Let $X=\{0,1,1/2,1/3,1/4,...\}$, inheriting a subspace topology from the real line, and $SX$ be its suspension, which looks like this:

We need to show that its fundamental group is free with a countable set of generators.
I tried Van Kampen theorem, but cannot find a good cover. Please give me some hints. Thank you.
 A: Let $X=\{x_0, x_1, \ldots\}$ be a countable discrete space.
Take $a_0 = [(x_0, 1)]\in SX$ to be a basepoint (the choice of $x_0$ doesn't matter, they all give the same point in $SX$).
Now for each $i\in\mathbb{N}$ define
$$V_i=\bigg\{(x_i, t)\ \bigg|\  \frac{1}{3} < t \leq 1\bigg\}$$
Note that each $V_i$ is open in $X\times[0,1]$. If we now go to the suspension then we can define
$$U_i=p\big(\{x_i\}\times[0,1]\big)\cup \bigcup_i p\big(V_i\big)$$
where $p:X\times[0,1]\to SX$ is the projection. So it's like a circle with  a countable umbrella at the top.
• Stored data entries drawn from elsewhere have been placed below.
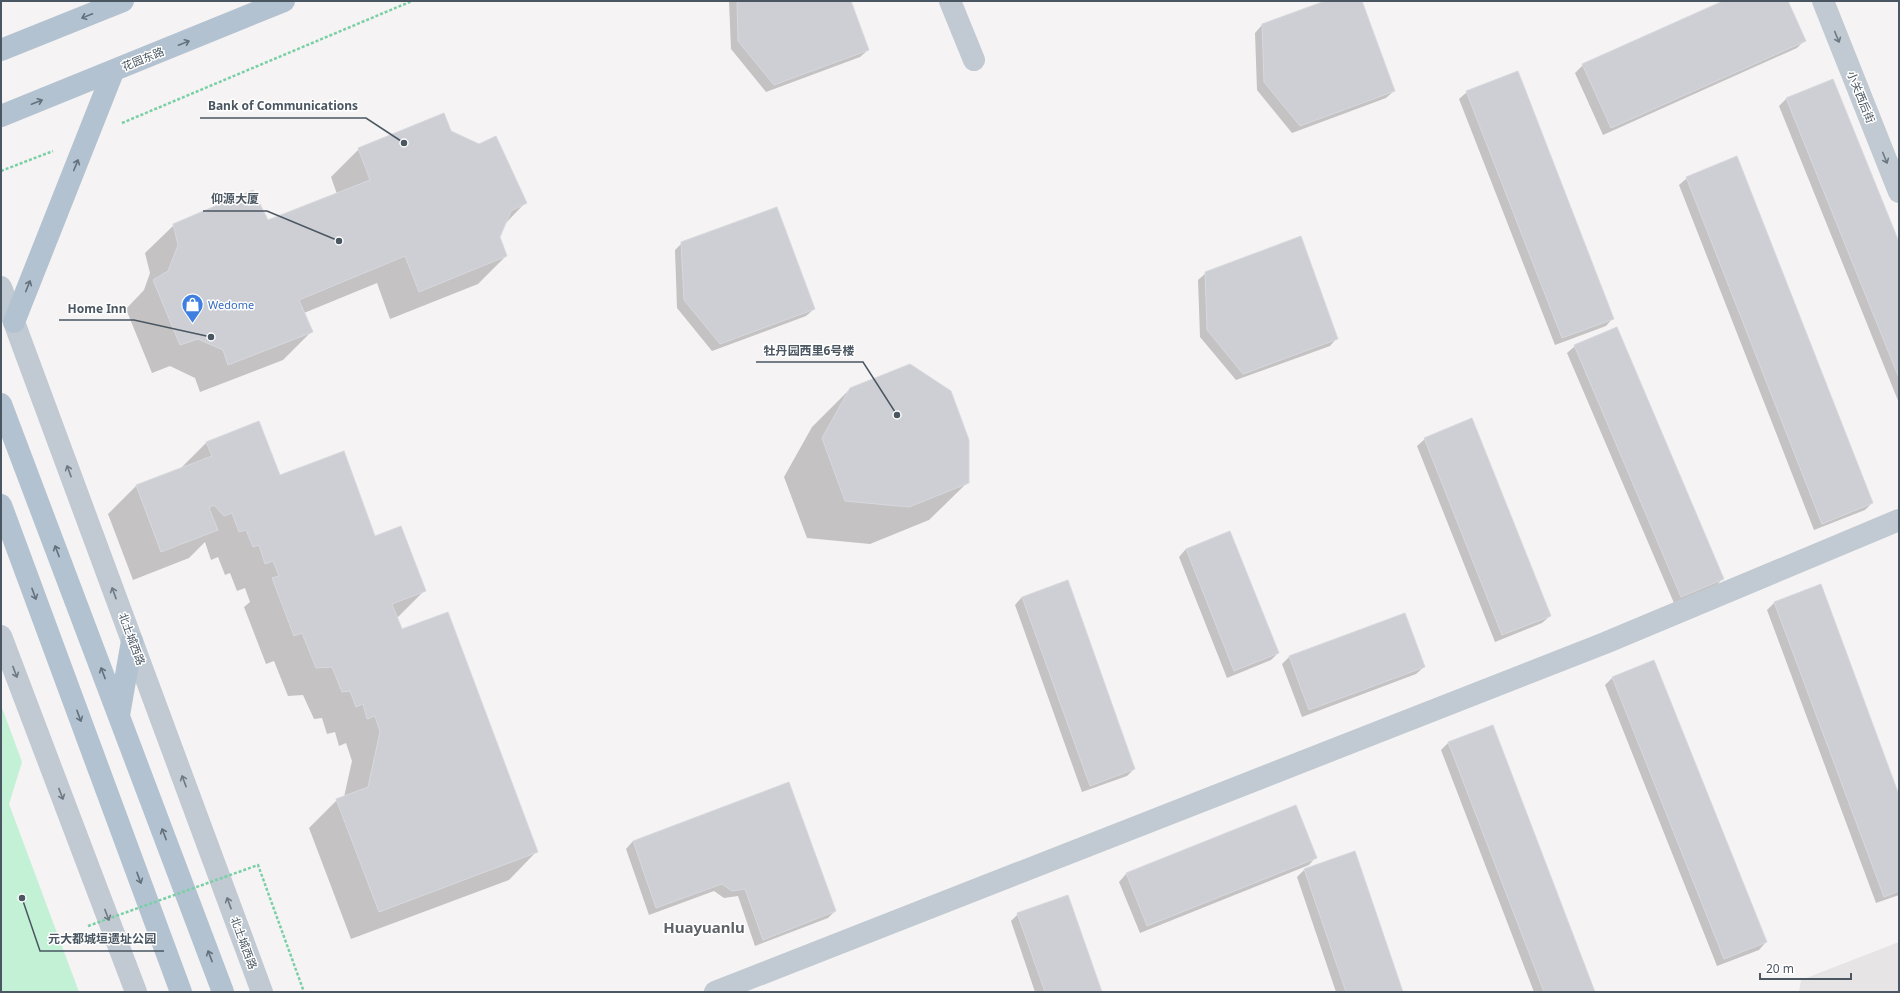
<svg xmlns="http://www.w3.org/2000/svg" width="1900" height="993" viewBox="0 0 1900 993" font-family="'Noto Sans','Noto Sans SC',sans-serif">
  <rect width="100%" height="100%" fill="#f5f3f3"/>
  <!-- education -->
  <path fill="#e6e4e5" d="M1899,942v50h-100l2,-12z"/>
  <!-- green -->
  <path fill="#c3f1d5" d="M1,705l21,57 -13,42 70,188h-78z"/>
  <!-- shadow -->
  <path fill="#0003" d="M729,1h121l18,49 -8,7 -94,35 -35,-43z
    M1328,1h33l33,90 -8,7 -94,35 -35,-43 -2,-57 7,-8z
    M1725,1h62l18,39 -8,8 -194,87 -28,-62 8,-8z
    M1833,80l66,165v158l-120,-297 7,-7z
    M1467,92l146,226 -7,8 -51,19 -96,-246z
    M451,132l74,71 -20,21 -6,13 7,19 -28,28 -88,35 -13,-36 -73,30 7,19 -28,28 -83,32 -5,-14 -25,-12 -18,7 -26,-64 18,-19 6,-17 -5,-20 29,-28 94,-4 69,-27 -6,-17 28,-28z
    M1687,178l185,325 -7,7 -51,20 -135,-345z
    M682,243l132,66 -8,7 -94,35 -35,-43 -2,-58z
    M1206,273l131,65 -7,8 -94,34 -36,-43 -2,-57z
    M1575,346l148,232 -7,8 -42,17 -107,-250z
    M850,389l118,93 -39,38 -59,24 -63,-6 -23,-61 28,-50z
    M1425,439l125,177 -8,7 -47,19 -78,-196z
    M207,442l72,35 96,60 49,54 -27,27 5,12 135,221 -28,29 -158,59 -42,-111 28,-28 7,-3 8,-36 -6,-18 -7,3 -4,-14 -8,2 -5,-16 -8,1 -11,-24 -15,1 -14,-35 -8,3 -22,-57 6,-5 -5,-14 -8,3 -7,-18 -5,2 -7,-18 -7,3 -6,-18 -16,16 -56,22 -25,-66 28,-28 44,-17z
    M1230,532l48,121 -7,7 -44,18 -48,-121 7,-8z
    M1022,597l112,172 -7,7 -45,16 -67,-187z
    M1774,603l125,195v97l-23,8 -109,-293z
    M1289,657l135,10 -8,7 -114,43 -20,-53z
    M1612,678l154,264 -7,8 -42,16 -112,-281z
    M1448,743l146,249h-60l-93,-242z
    M1296,806l20,51 -7,8 -169,68 -21,-51 7,-8z
    M633,841l202,70 -7,7 -73,28 -17,-50 -14,2 -10,-7 -65,24 -23,-66z
    M1304,870l98,122h-66l-39,-115z
    M1018,914l82,78h-65l-24,-71z"/>
  <!-- building -->
  <path fill="#cdcfd5" stroke="#d7d9de" d="M737,1h114l18,49 -95,35 -36,-44z
    M1325,1h37l33,90 -95,35 -36,-44 -2,-58z
    M1723,1h65l18,40 -195,87 -29,-64z
    M1518,71l96,248 -52,19 -96,-247z
    M1833,79l66,163v136l-113,-280z
    M444,113l7,18 28,13 17,-8 31,67 -16,8 -11,26 7,19 -88,36 -14,-36 -106,44 14,32 -85,33 -5,-15 -25,-11 -18,6 -27,-65 15,-9 10,-26 -5,-21 80,-34 15,30 102,-40 -12,-32z
    M1737,156l136,347 -51,21 -136,-347z
    M777,207l38,102 -95,35 -36,-44 -3,-58z
    M1301,236l37,103 -95,35 -36,-44 -2,-58z
    M1617,327l107,252 -43,18 -107,-252z
    M910,364l41,27 18,49v43l-60,24 -64,-6 -23,-63 28,-50z
    M1472,418l79,198 -49,19 -78,-197z
    M259,421l21,54 64,-24 31,85 26,-10 25,65 -34,13 10,25 46,-17 90,240 -159,60 -43,-113 32,-12 12,-55 -5,-16 -8,3 -4,-15 -7,3 -6,-16 -8,1 -10,-25 -16,1 -14,-35 -8,3 -22,-58 7,-2 -6,-15 -8,3 -6,-19 -6,2 -7,-17 -7,2 -7,-19 -8,3 -10,-11 -5,3 9,22 -57,22 -25,-67 76,-29 -6,-14z
    M1230,531l49,122 -45,18 -48,-122z
    M1068,580l67,189 -45,17 -68,-189z
    M1821,584l78,211v96l-15,6 -110,-295z
    M1405,613l20,54 -116,43 -20,-54z
    M1654,660l113,282 -43,17 -112,-282z
    M1493,725l102,267h-51l-96,-250z
    M789,782l47,129 -73,29 -18,-51 -13,2 -10,-7 -66,24 -23,-67z
    M1296,805l21,53 -170,68 -21,-53z
    M1355,851l48,141h-57l-42,-123z
    M1068,895l34,97h-57l-28,-79z"/>
  <g fill="none" stroke-linecap="round" stroke-linejoin="round">
    <!-- path -->
    <path stroke="#7ad0a6" stroke-width="2.5" stroke-dasharray="3 2" stroke-linecap="butt" d="M122,123l290,-122
      M1,171l52,-20"/>
    <!-- minor -->
    <path stroke="#c1cad2" stroke-width="22" d="M950,1l24,59
      M1823,1l76,191
      M715,992l890,-349 294,-123"/>
    <!-- tertiary -->
    <path stroke="#c1cad2" stroke-width="22" d="M1,287l261,705
      M1,636l135,356"/>
    <!-- primary -->
    <path stroke="#b3c2d1" stroke-width="22" d="M1,50l122,-49
      M1,116l283,-115
      M14,322l99,-250
      M1,404l222,588
      M1,505l180,487
      M119,715l13,-74"/>
    <!-- path-bridge -->
    <path stroke="#7ad0a6" stroke-width="2.5" stroke-dasharray="3 2" stroke-linecap="butt" d="M88,926l170,-61 46,127"/>
  </g>
  <!-- one-way arrows -->
  <defs><path id="oneway-shaft" d="M-6 0H5M1.5-3L5.5 0L1.5 3" fill="none" stroke-width="1.6" stroke-linecap="round" stroke-linejoin="round"/></defs>
  <g stroke="#64717d">
    <use href="#oneway-shaft" transform="translate(87 16) rotate(158)"/>
    <use href="#oneway-shaft" transform="translate(184 43) rotate(-22)"/>
    <use href="#oneway-shaft" transform="translate(37 102) rotate(-21)"/>
    <use href="#oneway-shaft" transform="translate(76 165) rotate(-68)"/>
    <use href="#oneway-shaft" transform="translate(28 286) rotate(-68)"/>
    <use href="#oneway-shaft" transform="translate(57 551) rotate(-111)"/>
    <use href="#oneway-shaft" transform="translate(34 594) rotate(70)"/>
    <use href="#oneway-shaft" transform="translate(103 673) rotate(-111)"/>
    <use href="#oneway-shaft" transform="translate(79 716) rotate(70)"/>
    <use href="#oneway-shaft" transform="translate(164 834) rotate(-111)"/>
    <use href="#oneway-shaft" transform="translate(139 878) rotate(70)"/>
    <use href="#oneway-shaft" transform="translate(210 956) rotate(-111)"/>
  </g>
  <g stroke="#6e7983">
    <use href="#oneway-shaft" transform="translate(1837 37) rotate(68)"/>
    <use href="#oneway-shaft" transform="translate(1885 158) rotate(68)"/>
    <use href="#oneway-shaft" transform="translate(69 471) rotate(-110)"/>
    <use href="#oneway-shaft" transform="translate(114 593) rotate(-110)"/>
    <use href="#oneway-shaft" transform="translate(15 672) rotate(69)"/>
    <use href="#oneway-shaft" transform="translate(184 781) rotate(-110)"/>
    <use href="#oneway-shaft" transform="translate(61 794) rotate(69)"/>
    <use href="#oneway-shaft" transform="translate(229 903) rotate(-110)"/>
    <use href="#oneway-shaft" transform="translate(107 915) rotate(69)"/>
  </g>
  <!-- icons -->
  <defs>
    <symbol id="shop-pin" viewBox="-11 -11 22 30"><path d="M0 17L-7.5 6A9.5 9.5 0 1 1 7.5 6Z" fill="#3f7fe0" stroke="#fff"/><path d="M-5-2.5h2.3a2.7 3.5 0 0 1 5.4 0H5L5.5 6h-11ZM-1.5-2.5h3a1.5 2.3 0 0 0-3 0Z" fill="#fff"/></symbol>
  </defs>
  <g fill-rule="evenodd">
    <use href="#shop-pin" x="180" y="292" width="25" height="34"/>
  </g>
  <g text-anchor="middle" stroke-width="3" stroke-linejoin="round" paint-order="stroke">
    <!-- street labels -->
    <g font-size="11" fill="#4a5661" stroke="#fff">
      <text transform="translate(143 59) rotate(-22)" y="4">花园东路</text>
      <text transform="translate(1861 97) rotate(68)" y="4">小关西后街</text>
      <text transform="translate(132 639) rotate(70)" y="4">北土城西路</text>
      <text transform="translate(244 943) rotate(70)" y="4">北土城西路</text>
    </g>
    <!-- shop labels -->
    <g font-size="11" fill="#366cbe" stroke="#fff" text-anchor="start">
      <text x="208" y="309">Wedome</text>
    </g>
    <!-- district labels -->
    <g font-size="15" font-weight="bold" fill="#5f6368" stroke="#fff">
      <text x="704" y="933">Huayuanlu</text>
    </g>
  </g>
  <!-- callouts -->
  <path fill="none" stroke="#4a5661" stroke-width="1.5" d="M404 143L366 118H200M339 241L267 211H203M211 337L134 320H59M897 415L863 362H756M22 898L40 951H164"/>
  <g fill="#4a5661" stroke="#fff" stroke-width="1.5">
    <circle cx="404" cy="143" r="4"/>
    <circle cx="339" cy="241" r="4"/>
    <circle cx="211" cy="337" r="4"/>
    <circle cx="897" cy="415" r="4"/>
    <circle cx="22" cy="898" r="4"/>
  </g>
  <g font-size="12" text-anchor="middle" font-weight="bold" fill="#4a5661" stroke="#fff" stroke-width="3" stroke-linejoin="round" paint-order="stroke">
    <text x="283" y="110">Bank of Communications</text>
    <text x="235" y="203">仰源大厦</text>
    <text x="97" y="313">Home Inn</text>
    <text x="809" y="355">牡丹园西里6号楼</text>
    <text x="102" y="943">元大都城垣遗址公园</text>
  </g>
  <!-- border -->
  <rect width="1900" height="993" fill="none" stroke="#4a5661" stroke-width="4"/>
  <!-- scale -->
  <path d="M1760 973v6h91v-6" fill="none" stroke="#4a5661" stroke-width="2"/>
  <text x="1766" y="973" font-size="12" fill="#4a5661" stroke="#ffffff" stroke-width="3" paint-order="stroke">20 m</text>
</svg>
A little bit of gymnastics is needed to show that each $U_i$ is open in $SX$ and is homotopically equivalent to $S^1$. Also any interesection of the form $U_{i_1}\cap\cdots\cap U_{i_n}$ is contractible (as long as there are at least two different $U_i$ there). Every such intersection is an umbrella without full circle, you can contract it to the basepoint.
Thus van Kampen applies and therefore
$$\pi_1(X)\simeq *\pi_1(U_i)\simeq *_i\pi_1(S^1)\simeq *_i\mathbb{Z}$$